Patients with CKD comprise a heterogeneous group of patients with a wide range of underlying pathologies (glomerulonephritis and systematic autoimmune disease, familial renal diseases, and CVD) and stages (including ESRD) who have different severity of inflammation, endothelial dysfunction, and proteinuria. It is therefore likely that simple clinical markers of the metabolic profile do not accurately reflect the severity of vascular disease between CKD subgroups. Moreover, diagnosing CKD, especially at early stages when the eGFR > 60 mL/min/1.73 m2 in the absence of proteinuria or in older people with the physiological decline in renal function, poses several challenges to the clinicians and trialists to accurately capture CKD. When albuminuria is present, even at very low levels below the traditional cut-off values for microalbuminuria, it is associated with CVD events and mortality, independently of renal function.[85,86] Albuminuria remains a marker of subclinical damage of the endothelium and chronic inflammation; however, albuminuria is often not measured in nonnephrology clinics or in community clinics where most of the population is assessed for CVD risk and most importantly it is not incorporated in common risk scores. Both PWV and cIMT/plaque assessment could be potentially used as markers of subclinical atherosclerosis and arteriosclerosis, regardless of the CKD stage and the underlying cause of CKD with or without albuminuria and guide risk management, especially in lower-risk renal patients.

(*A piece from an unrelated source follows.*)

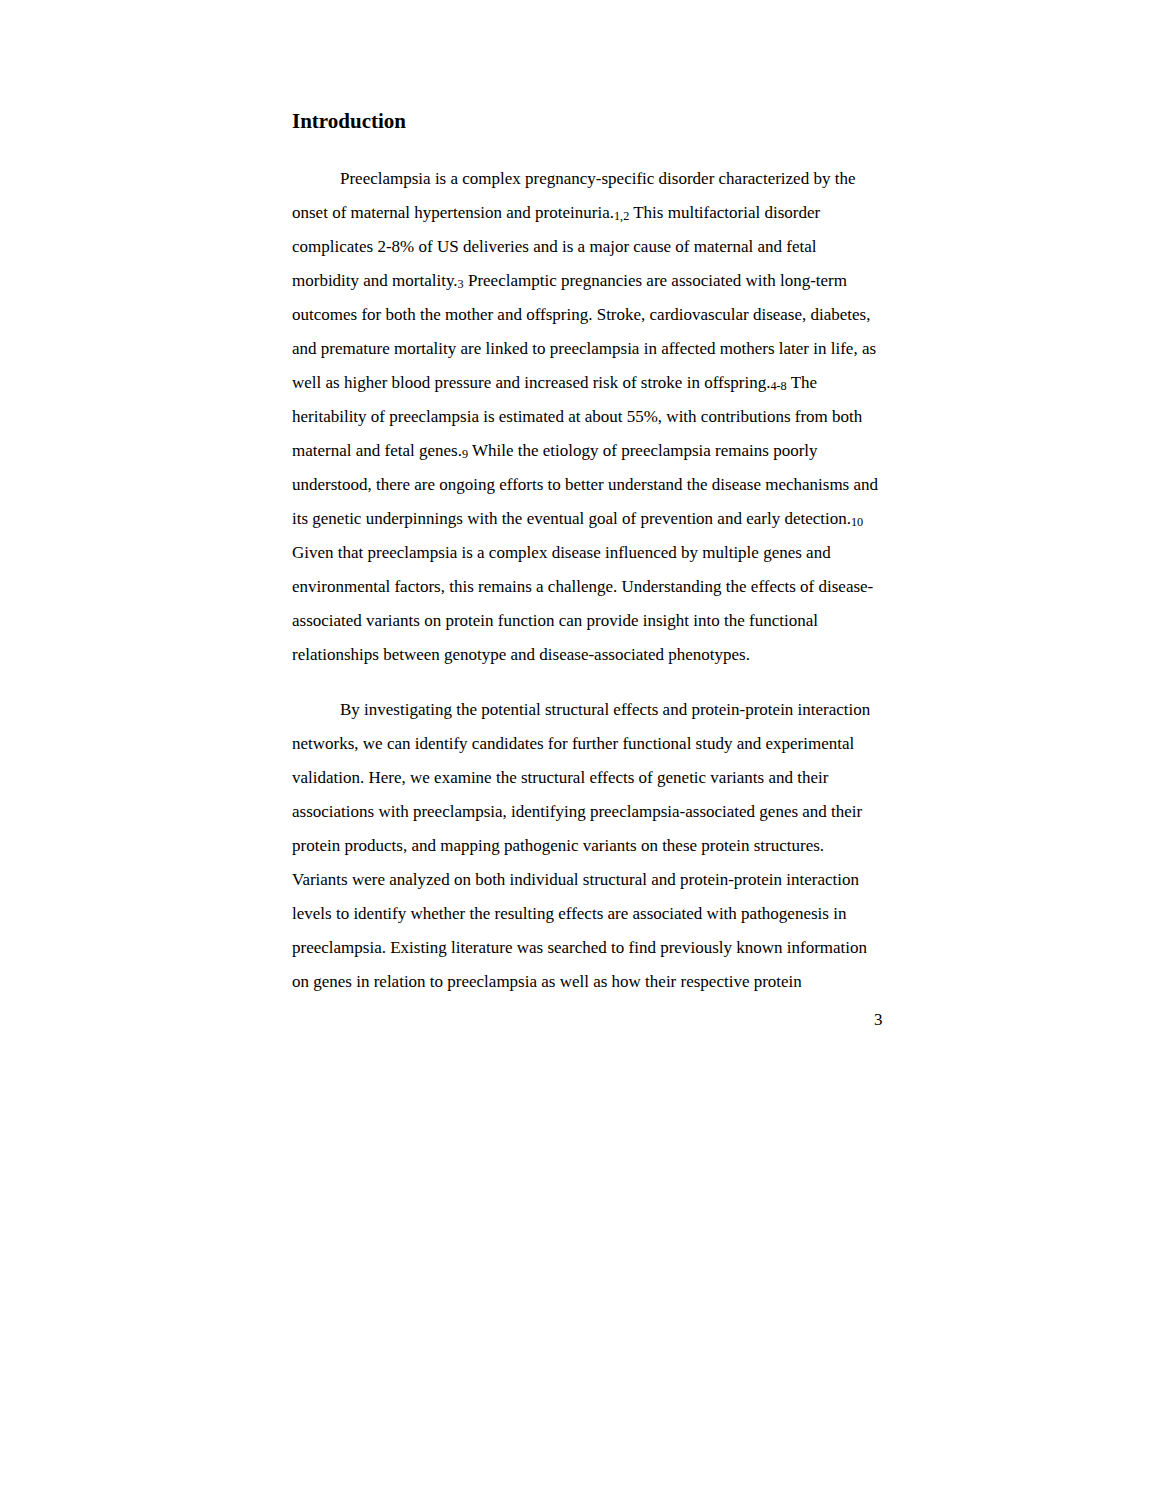Introduction
Preeclampsia is a complex pregnancy-specific disorder characterized by the onset of maternal hypertension and proteinuria.1,2 This multifactorial disorder complicates 2-8% of US deliveries and is a major cause of maternal and fetal morbidity and mortality.3 Preeclamptic pregnancies are associated with long-term outcomes for both the mother and offspring. Stroke, cardiovascular disease, diabetes, and premature mortality are linked to preeclampsia in affected mothers later in life, as well as higher blood pressure and increased risk of stroke in offspring.4-8 The heritability of preeclampsia is estimated at about 55%, with contributions from both maternal and fetal genes.9 While the etiology of preeclampsia remains poorly understood, there are ongoing efforts to better understand the disease mechanisms and its genetic underpinnings with the eventual goal of prevention and early detection.10 Given that preeclampsia is a complex disease influenced by multiple genes and environmental factors, this remains a challenge. Understanding the effects of disease-associated variants on protein function can provide insight into the functional relationships between genotype and disease-associated phenotypes.
By investigating the potential structural effects and protein-protein interaction networks, we can identify candidates for further functional study and experimental validation. Here, we examine the structural effects of genetic variants and their associations with preeclampsia, identifying preeclampsia-associated genes and their protein products, and mapping pathogenic variants on these protein structures. Variants were analyzed on both individual structural and protein-protein interaction levels to identify whether the resulting effects are associated with pathogenesis in preeclampsia. Existing literature was searched to find previously known information on genes in relation to preeclampsia as well as how their respective protein
3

Differences in outcomes between studies in ESRD vs non-ESRD

From a CVD management perspective, the aforementioned problems specific to CKD have contributed to the underrepresentation of patients with CKD in CVD clinical studies. In addition, it is not a paradox that differences in outcomes are observed in intervention trials comparing CKD with non-CKD populations.[87] One of the largest RCTs in CKD evaluating lipid-lowering therapy treatments showed benefit with statin/ezetimibe for the primary prevention of major atherosclerotic vascular events in patients with CKD but not for mortality and not for (HD) patients (Study of Heart and Renal Protection [SHARP]).[88] AURORA and 4D, the 2 large RCTs in dialysis patients, did not demonstrate benefit with lipid-lowering therapy over placebo.[89,90] Could the use of cIMT/plaque assessment identify those patients who will benefit from lipid lowering therapy within a subgroup of patients receiving regular chronic dialysis?

Conclusions

Cardiovascular risk prediction and prevention remains a great unmet need in all stages of CKD. Noninvasive ultrasonographic measures of subclinical atherosclerosis and arterial stiffness seem attractive options to help overcome some of the challenges specific to the population with CKD. The potential role of cIMT/plaque assessment and aPWV as tools for risk stratification and biomarkers of subclinical disease amalgamating numerous pathogenic pathways, as well as potential targets for intervention to improve outcomes, led to their wide use in clinical research. However, limitations in studies’ design and often failure to consider special characteristics of the CKD and ESRD population have led to conflicting results on their potential use in routine clinical practice. Most importantly, the evidence that regression of PWV and cIMT/plaque burden actually improves outcomes in CKD based on well-contacted intervention trials is lacking. As a result, and rightly so, these methods have not been incorporated in national and international guidelines for CVD risk prediction and management in CKD populations. Larger, prospective randomized studies with homogeneous approach taking into account specific characteristics of the patients with CKD are needed to establish their role in clinical practice.